The First Porsche Failed To Sell Amid Epic Auction Snafu

An auctioneer created mass confusion, which caused the controversial “first Porsche” to miss its auction reserve.

Sotheby’s auctioned the 1939 Porsche Type 64 on Saturday in Monterey. The Type 64, a commissioned race car designed, built and used by Ferdinand Porsche that many consider the first Porsche ever made, was one of the auction’s headliners for the evening sale. The car did make international headlines, though not how Sotheby’s intended.

The British auctioneer did not enunciate. His unclear speech resulted in the board showing the Porsche Type 64 bidding starting at $30 million (instead of $13 million) and the bidding rising to $70 million ($17 million) before eventually being corrected. Bidding never topped $17 million after that snafu, and the Type 64 remains for sale after failing to meet its reserve.

And yet, it’s not too surprising the Type 64 did not shatter auction records. The car is an essential part of Porsche’s history. Its design provides a clear antecedent for the Porsche 356 and its descendants. But the Type 64’s role in history is uncomfortable, enough to make many Porsche fans, who tend to drive even mundane auctioned Porsches to outrageous prices, curb their enthusiasm.

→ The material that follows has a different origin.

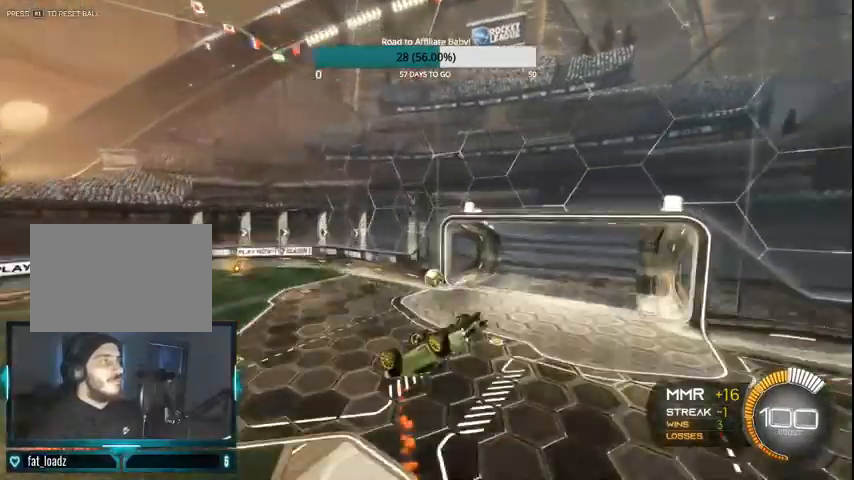
{"dt_ms": 500, "buttons": ["L1", "R2"], "left_stick": "down-right", "right_stick": "center", "events": [[100, "CIRCLE", "up"], [267, "left_stick", "down"], [400, "CIRCLE", "down"], [467, "CIRCLE", "up"], [467, "left_stick", "down-right"]]}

Ferdinand Porsche built the Type 64 for a planned Nazi propaganda race from Berlin to Rome. That race, scheduled for September 1939, was canceled after Germany invaded Poland. While the Type 64 was owned by the Porsche family, they used the car to spirit Ferdinand Porsche, an avid Nazi industrialist and SS member, around Germany for his wartime duties.

However influential and pioneering the Type 64 was, its past makes discussing it awkward. Awkward is not ideal when you pay tens of millions for a centerpiece for your car collection.